Éloignons-nous du test Bechdel et abordons un autre sujet : la représentation du corps de la femme. Ne parlons même pas des retouches photos dans les pubs et les magazines – cantonnons-nous au cinéma. Les acteurs sont le plus souvent représentés au meilleur de leur forme, ils doivent être agréables à regarder et tant pis pour le réalisme. Mais il y a à mes yeux une inégalité homme-femme à ce sujet, car les actrices en surpoids sont clairement moins nombreuses que les acteurs en surpoids – aussi mauvais que cela soit pour la santé, un certain nombre d’acteurs prend du poids avant un rôle, les femmes presque jamais ou alors juste pour ne pas paraître famélique.
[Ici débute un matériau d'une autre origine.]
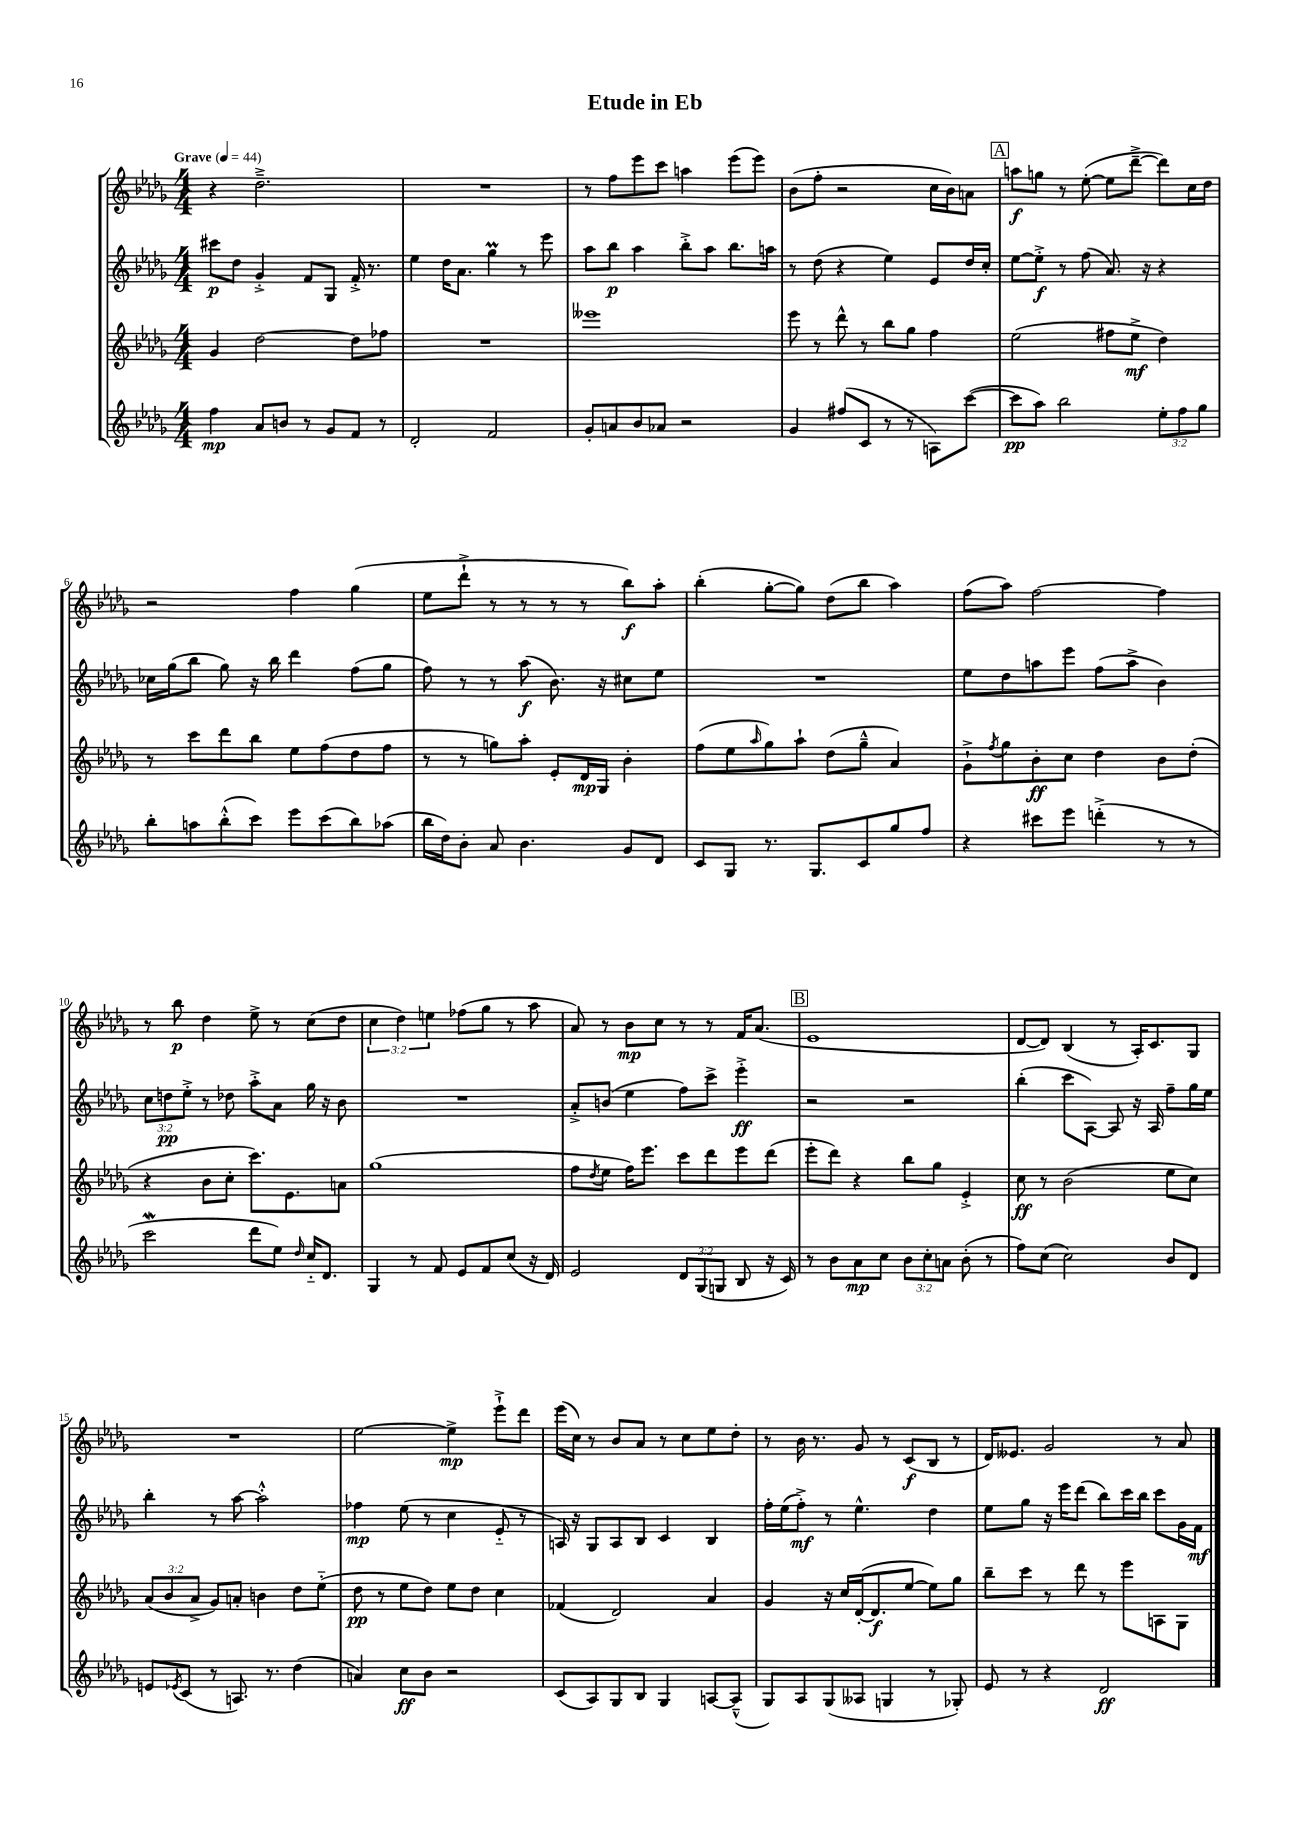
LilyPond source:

\header { title = "Etude in Eb" }
<<
\new StaffGroup <<
\new Staff = "s0" {
    \clef treble \key des \major \numericTimeSignature \time 4/4 \override Staff.TupletNumber.text = #tuplet-number::calc-fraction-text \tempo "Grave" 4 = 44
    r4 des''2.---> |
    R1 |
    r8 f''8 ees'''8 c'''8 a''4 ees'''8( ees'''8) |
    bes'8( f''8-. r2 c''16 bes'16) a'8 |
    \mark \markup { \box "A" } a''8\f g''8 r8 ees''8~-.( ees''8 des'''8~---> des'''8) c''16 des''16 |
    r2 f''4 ges''4( |
    ees''8 des'''8-!-> r8 r8 r8 r8 bes''8\f) aes''8-. |
    bes''4-.( ges''8~-. ges''8) des''8( bes''8 aes''4) |
    f''8( aes''8) f''2~ f''4 |
    r8 bes''8\p des''4 ees''8-> r8 c''8( des''8 |
    \tuplet 3/2 { c''4 des''4) e''4 } fes''8( ges''8 r8 aes''8 |
    aes'8) r8 bes'8\mp c''8 r8 r8 f'16 aes'8.( |
    \mark \markup { \box "B" } ees'1 |
    des'8~ des'8) bes4( r8 aes16-.) c'8. ges8 |
    R1 |
    ees''2~ ees''4->\mp ees'''8-!-> des'''8 |
    ees'''16( c''16) r8 bes'8 aes'8 r8 c''8 ees''8 des''8-. |
    r8 bes'16 r8. ges'8 r8 c'8\f( bes8 r8 |
    des'16) eeses'8. ges'2 r8 aes'8 \bar "|." |
}
\new Staff = "s1" {
    \clef treble \key des \major \numericTimeSignature \time 4/4 \override Staff.TupletNumber.text = #tuplet-number::calc-fraction-text
    cis'''8\p des''8 ges'4-.-> f'8 ges8 f'16-.-> r8. |
    ees''4 des''16 aes'8. ges''4\prall r8 ees'''8 |
    aes''8 bes''8\p aes''4 bes''8-.-> aes''8 bes''8. a''16 |
    r8 des''8( r4 ees''4) ees'8 des''16 c''16-. |
    \mark \markup { \box "A" } ees''8~ ees''8-.->\f r8 f''8( aes'8.) r16 r4 |
    ces''16 ges''16( bes''8 ges''8) r16 bes''16 des'''4 f''8( ges''8 |
    f''8) r8 r8 aes''8\f( bes'8.) r16 cis''8 ees''8 |
    R1 |
    ees''8 des''8 a''8 ees'''8 f''8( a''8-> bes'4) |
    \tuplet 3/2 { c''8 d''8\pp ees''8-.-> } r8 des''8 aes''8-.-> aes'8 ges''16 r16 bes'8 |
    R1 |
    aes'8-.-> b'8( ees''4 f''8) c'''8-> ees'''4-.->\ff |
    \mark \markup { \box "B" } r2 r2 |
    bes''4-.( c'''8 aes8~) aes8 r16 aes16 f''8-- ges''16 ees''16 |
    bes''4-. r8 aes''8~ aes''2-.-^ |
    fes''4\mp ees''8( r8 c''4 ees'8-_ r8 |
    a16) r16 ges8 a8 bes8 c'4 bes4 |
    f''16-. ees''16( f''8-.->\mf) r8 ees''4.-^ des''4 |
    ees''8 ges''8 r16 ees'''16 des'''8( bes''8) c'''16 bes''16 c'''8 ges'16 f'16\mf \bar "|." |
}
\new Staff = "s2" {
    \clef treble \key des \major \numericTimeSignature \time 4/4 \override Staff.TupletNumber.text = #tuplet-number::calc-fraction-text
    ges'4 des''2~ des''8 fes''8 |
    R1 |
    eeses'''1 |
    ees'''8 r8 des'''8-^ r8 bes''8 ges''8 f''4 |
    \mark \markup { \box "A" } ees''2( fis''8 ees''8->\mf des''4) |
    r8 c'''8 des'''8 bes''8 ees''8 f''8( des''8 f''8 |
    r8 r8 g''8) aes''8-. ees'8-. des'16\mp ges16 bes'4-. |
    f''8( ees''8 \grace { aes''16 } ges''8) aes''8-! des''8( ges''8---^ aes'4) |
    ges'8-!-> \acciaccatura { f''8 } ges''8 bes'8-.\ff c''8 des''4 bes'8 des''8-.( |
    r4 bes'8 c''8-. c'''8.) ees'8. a'8 |
    ges''1( |
    f''8 \acciaccatura { des''8 } ees''8 f''16) ees'''8. c'''8 des'''8 ees'''8 des'''8( |
    \mark \markup { \box "B" } ees'''8-. des'''8) r4 bes''8 ges''8 ees'4-.-> |
    c''8\ff r8 bes'2( ees''8 c''8) |
    \tuplet 3/2 { aes'8( bes'8 aes'8-> } ges'8) a'8-. b'4 des''8 ees''8-_( |
    des''8\pp r8 ees''8 des''8) ees''8 des''8 c''4 |
    fes'4( des'2) aes'4 |
    ges'4 r16 c''16 des'16~-.( des'8.\f ees''8~ ees''8) ges''8 |
    bes''8-- c'''8 r8 des'''8 r8 ees'''8 a8 ges8 \bar "|." |
}
\new Staff = "s3" {
    \clef treble \key des \major \numericTimeSignature \time 4/4 \override Staff.TupletNumber.text = #tuplet-number::calc-fraction-text
    f''4\mp aes'8 b'8 r8 ges'8 f'8 r8 |
    des'2-. f'2 |
    ges'8-. a'8 bes'8 aes'8 r2 |
    ges'4 fis''8( c'8 r8 r8 a8) c'''8~( |
    \mark \markup { \box "A" } c'''8\pp aes''8) bes''2 \tuplet 3/2 { ees''8-. f''8 ges''8 } |
    bes''8-. a''8 bes''8-.-^( c'''8) ees'''8 c'''8( bes''8) aes''8( |
    bes''16 des''16) bes'8-. aes'8 bes'4. ges'8 des'8 |
    c'8 ges8 r8. ges8. c'8 ges''8 f''8 |
    r4 cis'''8 ees'''8 d'''4-.->( r8 r8 |
    c'''2\mordent des'''8 ees''8) \grace { des''16 } c''16-_ des'8. |
    ges4 r8 f'8 ees'8 f'8 c''8( r16 des'16) |
    ees'2 \tuplet 3/2 { des'8 ges8( g8 } bes8 r16 c'16) |
    \mark \markup { \box "B" } r8 bes'8 aes'8\mp c''8 \tuplet 3/2 { bes'8 c''8-. a'8 } bes'8-.( r8 |
    f''8) c''8( c''2) bes'8 des'8 |
    e'8 \acciaccatura { ees'8 } c'8( r8 a8.) r8. des''4( |
    a'4) c''8\ff bes'8 r2 |
    c'8( aes8) ges8 bes8 ges4 a8~ a8---^( |
    ges8) aes8 ges8( aeses8 g4 r8 ges8-.) |
    ees'8 r8 r4 des'2\ff \bar "|." |
}
>>
>>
De plus, le maquillage omniprésent transmet une image irréaliste de l’apparence des femmes : le teint parfait dès le réveil, même blessées ou mourantes, jamais en sueur (seuls les hommes transpirent), les jambes et les aisselles toujours épilées (seuls les hommes ont des poils)… Bon, je généralise, il y a des contre-exemples, mais vous voyez l’idée.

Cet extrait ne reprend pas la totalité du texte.